### RECORDED DATA
· · · ·

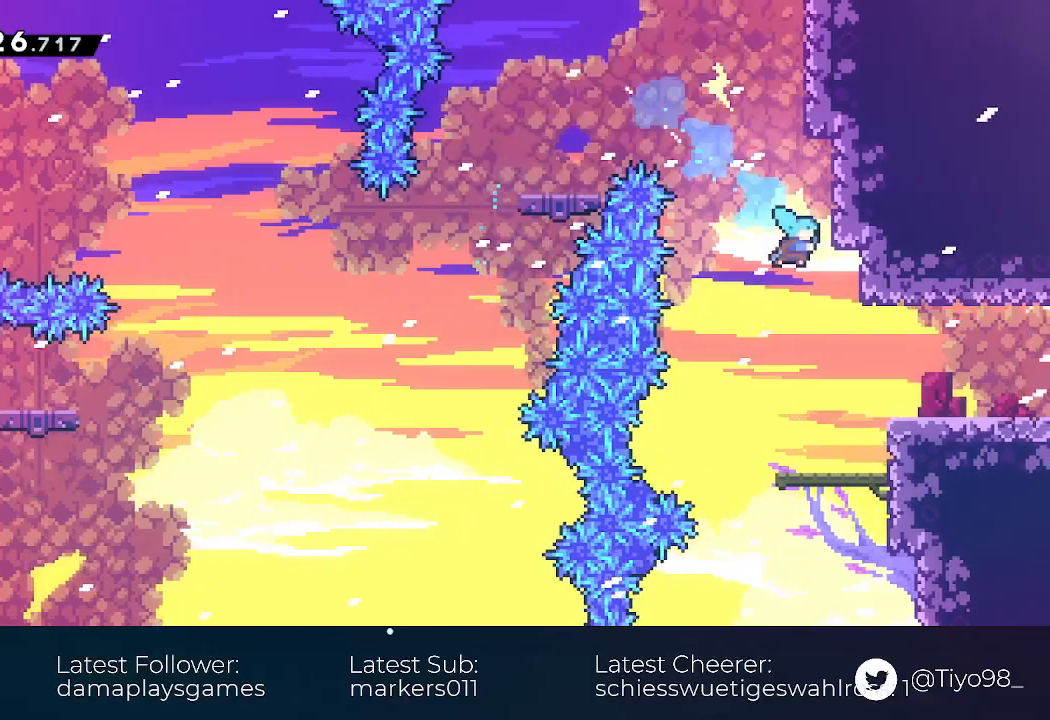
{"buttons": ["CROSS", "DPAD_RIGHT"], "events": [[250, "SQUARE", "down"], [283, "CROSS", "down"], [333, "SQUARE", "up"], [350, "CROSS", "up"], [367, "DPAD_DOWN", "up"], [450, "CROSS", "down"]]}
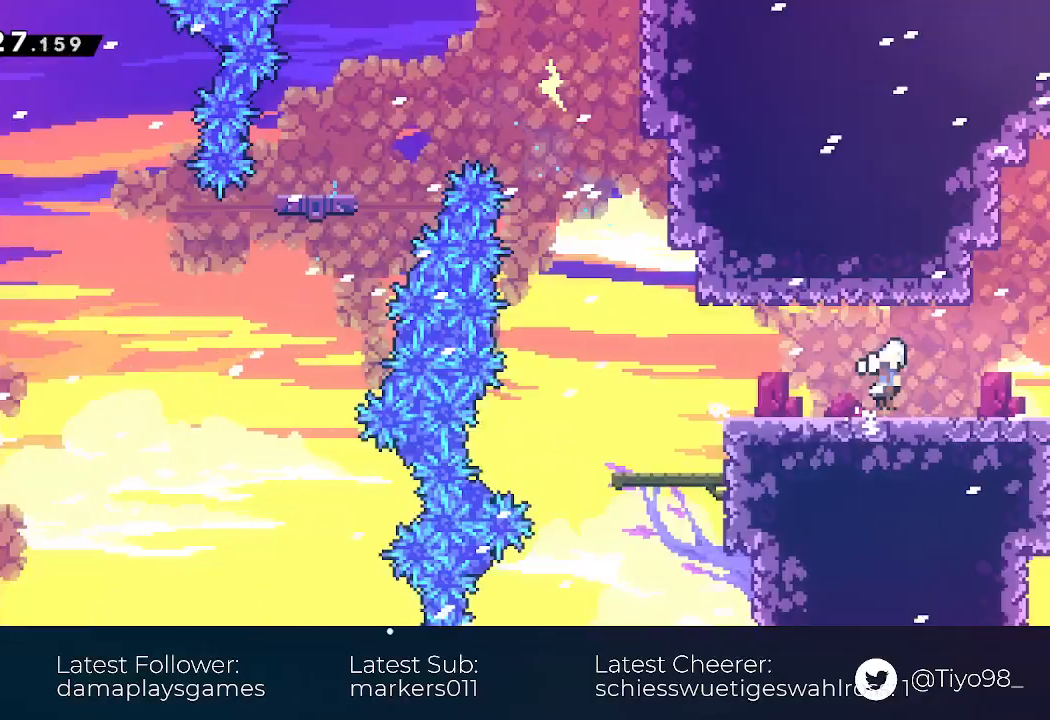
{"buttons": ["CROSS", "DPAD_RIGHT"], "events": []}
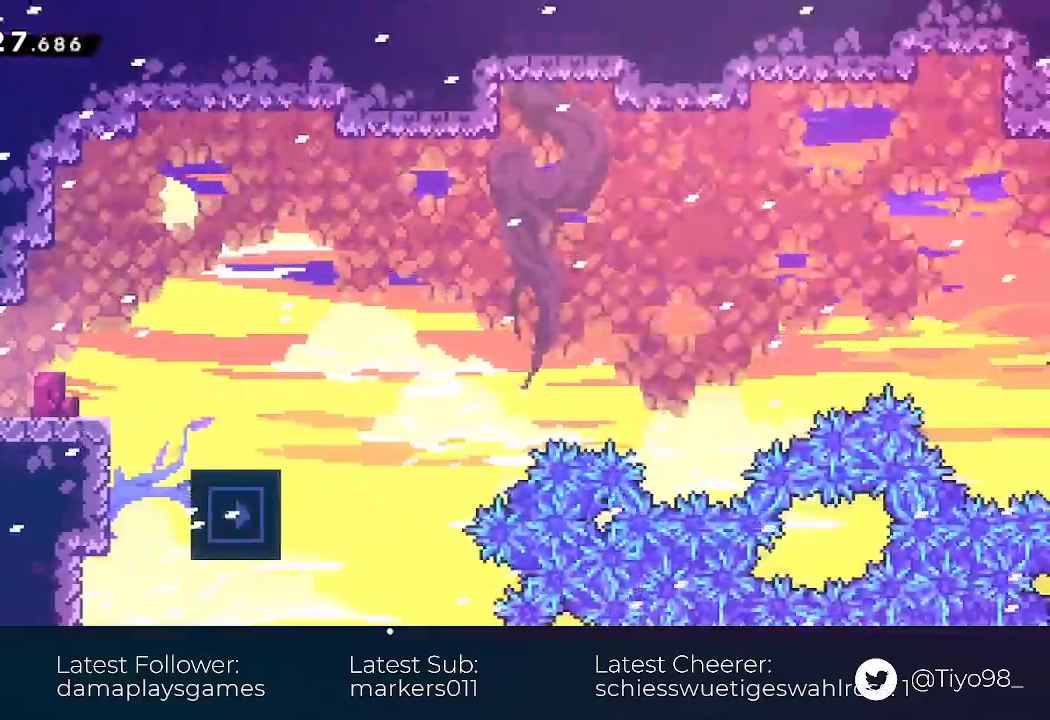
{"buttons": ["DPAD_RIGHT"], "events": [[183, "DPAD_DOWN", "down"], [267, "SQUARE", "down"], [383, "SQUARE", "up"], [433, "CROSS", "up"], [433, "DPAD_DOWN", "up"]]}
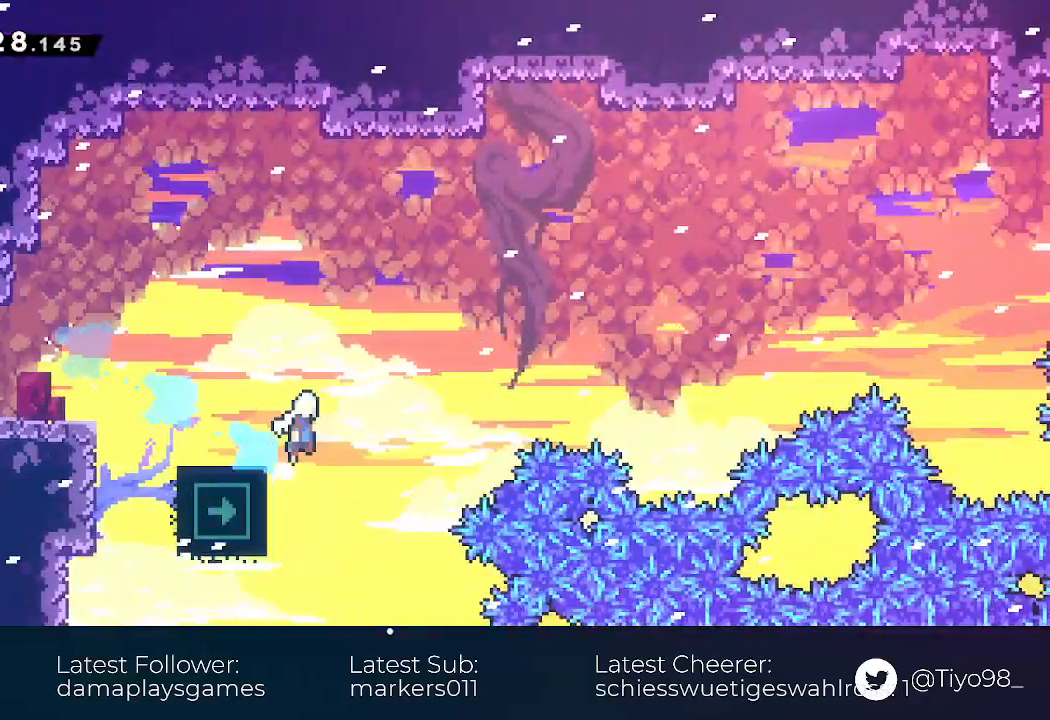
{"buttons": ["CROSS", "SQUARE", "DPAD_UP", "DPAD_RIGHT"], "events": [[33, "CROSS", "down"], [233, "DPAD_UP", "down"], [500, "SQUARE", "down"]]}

· · · ·

### TASK DIRECTIONS
When copying the listing, print each line exactly but leave out every picture.

### OUTPUT OF THE TASK
{"buttons": ["CROSS", "DPAD_RIGHT"], "events": [[250, "SQUARE", "down"], [283, "CROSS", "down"], [333, "SQUARE", "up"], [350, "CROSS", "up"], [367, "DPAD_DOWN", "up"], [450, "CROSS", "down"]]}
{"buttons": ["CROSS", "DPAD_RIGHT"], "events": []}
{"buttons": ["DPAD_RIGHT"], "events": [[183, "DPAD_DOWN", "down"], [267, "SQUARE", "down"], [383, "SQUARE", "up"], [433, "CROSS", "up"], [433, "DPAD_DOWN", "up"]]}
{"buttons": ["CROSS", "SQUARE", "DPAD_UP", "DPAD_RIGHT"], "events": [[33, "CROSS", "down"], [233, "DPAD_UP", "down"], [500, "SQUARE", "down"]]}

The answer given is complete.